To that end, I’m diving head-first into cozy comfort foods. Bring on the pasta drowned in browned butter, the sautéed mushrooms dancing in white wine. It’s the season of wild mushrooms, flourishing in cool, damp weather. Nestled at the base of oak trees or hidden beneath fallen leaves, they cluster together like a bouquet of flowers, blooming in earthy shades of browns and greys. Springing up where you’d least expect it, luck is often a more important factor than skill when it comes to foraging.

This is my favorite type of backyard chicken. Hen of the woods mushrooms get their name from those feathery, frilled caps, said to look like a sitting hen. Given that they can grow into masses upwards of 50 pounds, I’d like that think there are no barnyard animals that can really measure up.

What makes hen of the woods mushrooms so great?
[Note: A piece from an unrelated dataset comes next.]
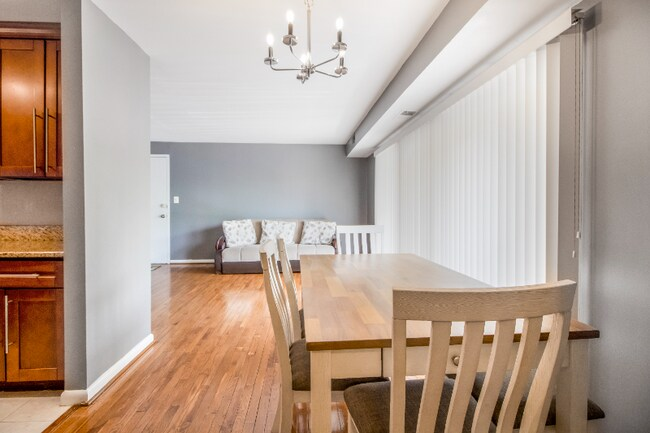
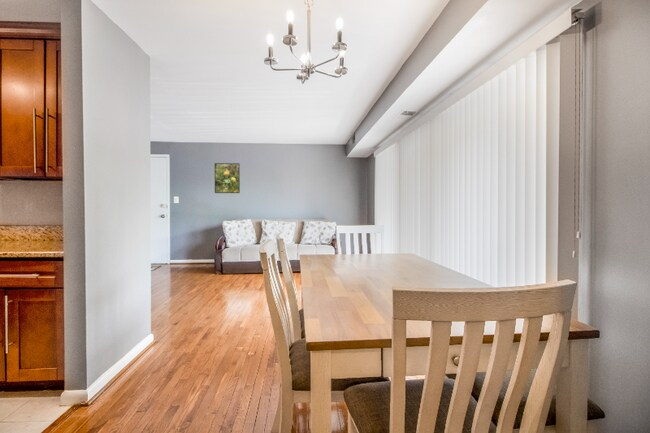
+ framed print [214,162,241,194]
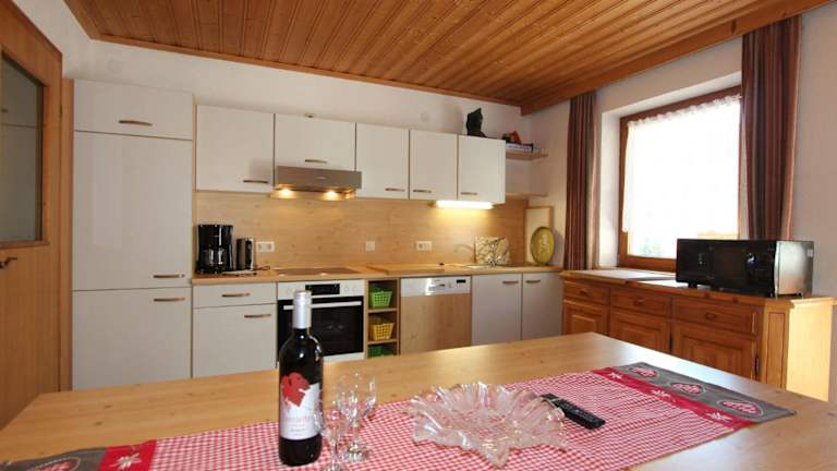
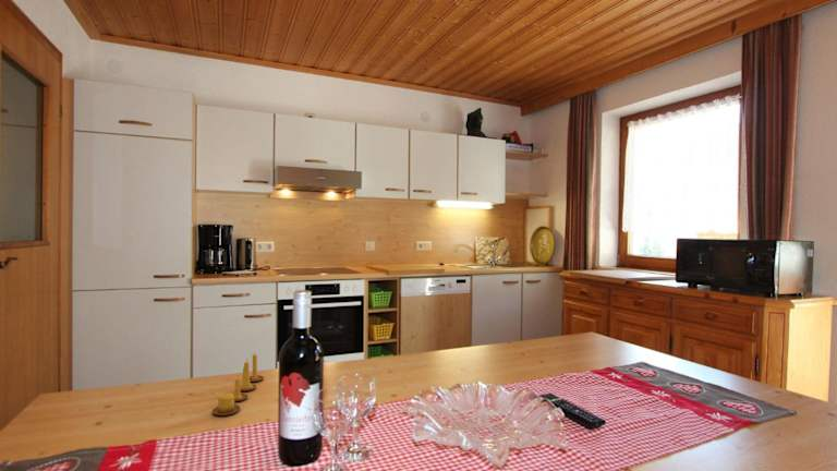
+ candle [211,353,265,416]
Also known as maitake mushrooms, they’ve long been touted for their medicinal properties, such as:

  • Boosting the immune system
  • Reducing cancer risks
  • Stabilizing blood sugar
  • Helping regulate blood pressure

What I’m most interested in, however, is their culinary value.

What do hen of the woods mushrooms taste like?

Both subtly nuanced and boldly earthy, delicate yet peppery and assertive, hen of the woods mushrooms are a brilliant bundle of contradictions. One moment they’re soft and tender, buttery and supple, the next they’re almost audibly crunchy, chewy and crisp. There’s no alternative that exactly replicates such a unique eating experience.

Pair that with a luscious blanket of caramelized onions, slowly browned over low heat, with a cascading sauce of nutty browned butter, spiked with a splash of dry white wine. Vegan tortellini tumble and tangle within the wilted mushroom fronds, springs of curly kale sprouting wildly like an overgrown forest floor. It’s a rustic, untamed, and understated plating for a powerhouse of flavor. Toasted pecans rain down like a gentle shower, ending with a clean, clear crunch.

While it’s a dish that could exist in any season given greater accessibility to farmed mushrooms and imported produce, the heart and soul of it can only exist in autumn. In the growing darkness and increasing cold, let it envelop you in warmth. Take comfort knowing that there’s so much good to come of this new season.